The data frame I am working with has multiple rows with duplicated information in the 'Data 1', 'Data 2', and 'Data 3' columns if the 'Time' column is equal to the row above. There is unique information in each row's 'Message 1' and 'message 2' columns, so I don't want to delete the whole row. I would like to keep the row of the data frame but delete the duplicate info based on if the 'Time' Column matches the row above, keeping the first instance of the data, and ideally replacing the duplicate values with an empty string ''.

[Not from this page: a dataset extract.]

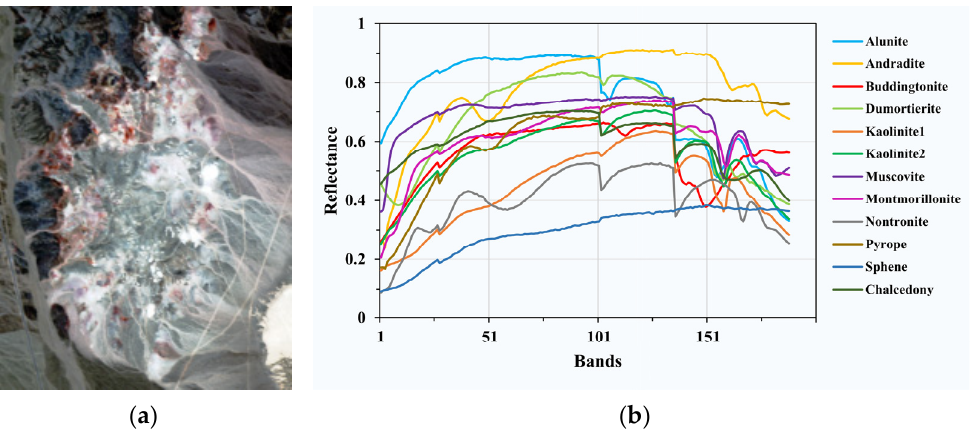
Figure 4. ( a ) Pseudo-color image of Cuprite; ( b ) spectral signatures of endmembers in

Here is an example of my data set:
Time | Message 1 | Message 2 | Data 1 | Data 2 | Data 3 |
---|---|---|---|---|---|
11:38:24 | Notice | Text | A1 | A2 | A3 |
11:38:25 | Error | Text | B1 | B2 | B3 |
11:38:26 | Message | Text | C1 | C2 | C3 |
11:38:27 | Error | Text | D1 | D2 | D3 |
11:38:27 | Notice | Text | D1 | D2 | D3 |
11:38:27 | Error | Text | D1 | D2 | D3 |
11:38:28 | Message | Text | E1 | E2 | E3 |
11:38:28 | Notice | Text | E1 | E2 | E3 |
11:38:28 | Error | Text | E1 | E2 | E3 |
I have tried the following, but I receive errors "KeyError: 'cannot use a single bool to index into setitem'"
condition = df['Time'].shift(1).str == ['Time']
df.loc[condition, 'Data 1'] = ''
df.loc[condition, 'Data 2'] = ''
df.loc[condition, 'Data 3'] = ''
My goal is for the data frame to reflect the following:
Time | Message 1 | Message 2 | Data 1 | Data 2 | Data 3 |
---|---|---|---|---|---|
11:38:24 | Notice | Text | A1 | A2 | A3 |
11:38:25 | Error | Text | B1 | B2 | B3 |
11:38:26 | Message | Text | C1 | C2 | C3 |
11:38:27 | Error | Text | D1 | D2 | D3 |
11:38:27 | Notice | Text | |||
11:38:27 | Error | Text | |||
11:38:28 | Message | Text | E1 | E2 | E3 |
11:38:28 | Notice | Text | |||
11:38:28 | Error | Text |
you can use the shift() method to compare each 'Time' value with the value from the previous row
condition = df['Time'] == df['Time'].shift()
df.loc[condition, ['Data 1', 'Data 2', 'Data 3']] = ''
print(df)
df['Time'] == df['Time'].shift() evaluates to True for rows where 'Time' value is the same as previous row.